Paul Cain
As Americans head into 2025 and consider the potential for change in our current healthcare system, we must acknowledge an alarming level of dissatisfaction and distrust of our present system among our friends, neighbors and colleagues in the workplace.
This was evidenced by the reaction late last year to the brutal and unwarranted shooting of the CEO of United Healthcare, Brian Thompson.
The dissatisfaction is understandable. The U.S. healthcare system is the most expensive of any developed nation and has inferior comparative results. We rank near the bottom in measures of life expectancy, infant mortality and preventable hospitalizations.
The administrative burden of our system today on the patient and the physician is far greater than at any time in our nation’s history and is greater than most other systems in the developed world. Out-of-pocket health care bills are a major cause of financial stress for many American families and are the leading cause of individual bankruptcy in our country.
If we are to believe that the incoming Trump Administration is going to dramatically cut government spending, what will be the effect on access to care for the average working member of our communities? Chronic, long-term under funding of Medicare payments to the clinicians and health care facilities in our country is already limiting access to care for many seniors.
Many of the 45 million Americans who receive subsidies through the life-saving plans made available through the Affordable Care Act marketplace could lose coverage if the new governing majority in Washington, D.C., cuts social services spending. Will the new governing majority in our capital push for deregulation to permit for-profit health insurance companies to extract more profit from a system that is subsidized by the taxpayers of this country?
The solutions to the dysfunctional healthcare system we have built haphazardly since World War II are elusive and complex, but blaming insurance executives for trying to reduce costs and increasing profits is not a solution. They are doing what is expected of them in the system we have created.

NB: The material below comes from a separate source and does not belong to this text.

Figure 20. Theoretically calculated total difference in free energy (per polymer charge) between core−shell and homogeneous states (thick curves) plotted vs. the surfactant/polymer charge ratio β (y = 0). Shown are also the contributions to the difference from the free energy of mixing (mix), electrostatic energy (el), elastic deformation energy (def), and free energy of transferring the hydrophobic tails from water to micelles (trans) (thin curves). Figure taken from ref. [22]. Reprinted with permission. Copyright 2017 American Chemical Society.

If health insurance companies are to remain the intermediary between our health care delivery system and the patients they serve, they should be tightly regulated entities that facilitate, not complicate, the process of delivering the care patients pay for and deserve. We need to develop a system that rewards the provision of quality care, not the withholding of it.

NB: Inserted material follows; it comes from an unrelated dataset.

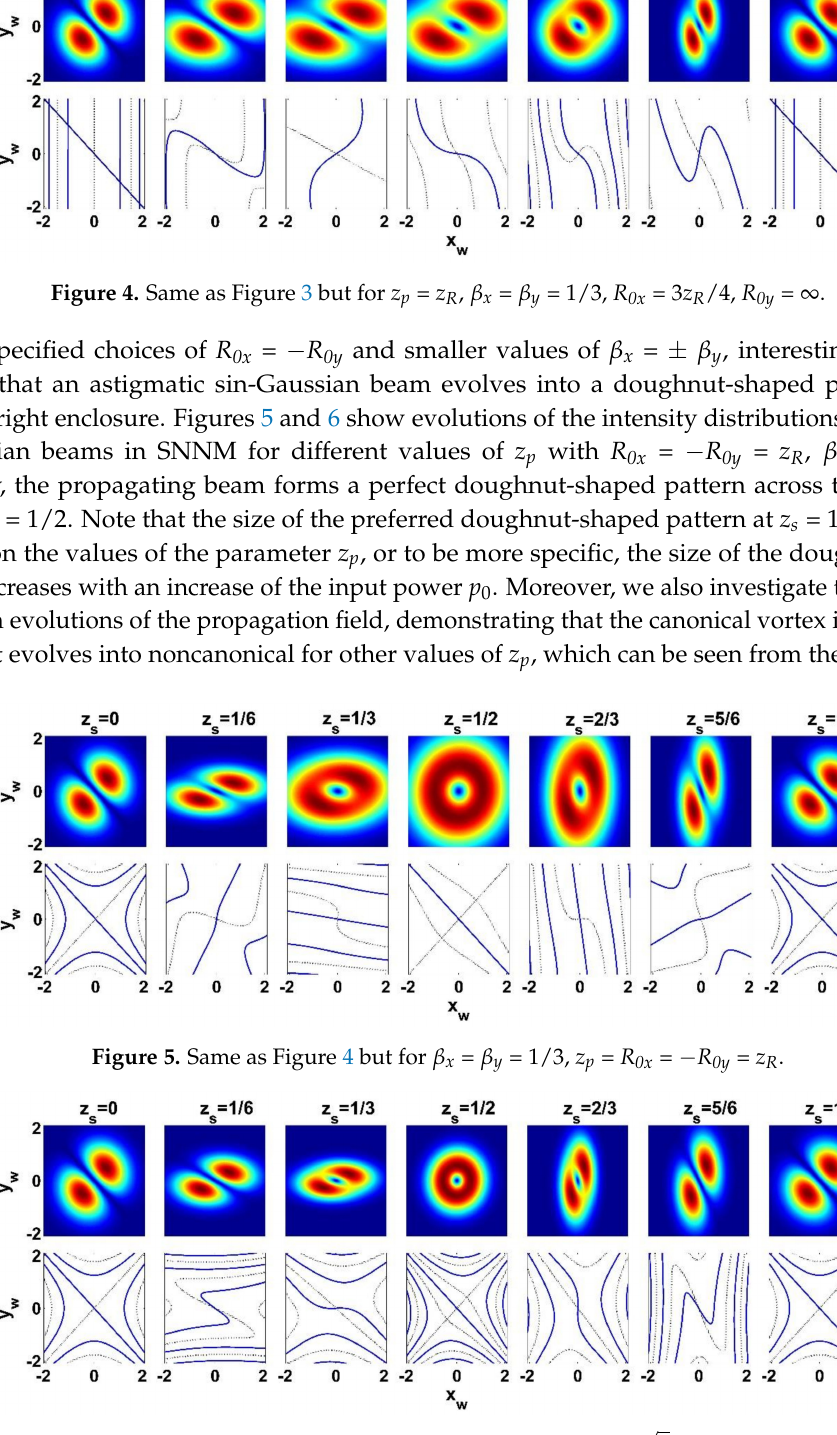
Figure 6. Same as Figure 5 but for z p = z R /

We spend 18% of our GDP on health care, and the cost of health care continues to rise. Physicians and other clinicians need to be the leaders in promoting cost-effective care, and patients must use services responsibly. As a society, we need to improve our health habits and nutrition, and address the other social determinants of health that affect disadvantaged members of our communities.
The Maine Medical Association has recognized the need for reform of our health care system; our Statement on Reform of the U.S. Health Care System can be found on our website, mainephysicians.org. We encourage you to read the statement and other commentaries about our healthcare system and to engage in this important public debate.
Paul R. Cain, M.D., is the immediate past president of the Maine Medical Association. A native of Burlington, Vermont, he spent his entire medical career of 34 years practicing orthopedic surgery in the Lewiston-Auburn community and serving the people of central Maine.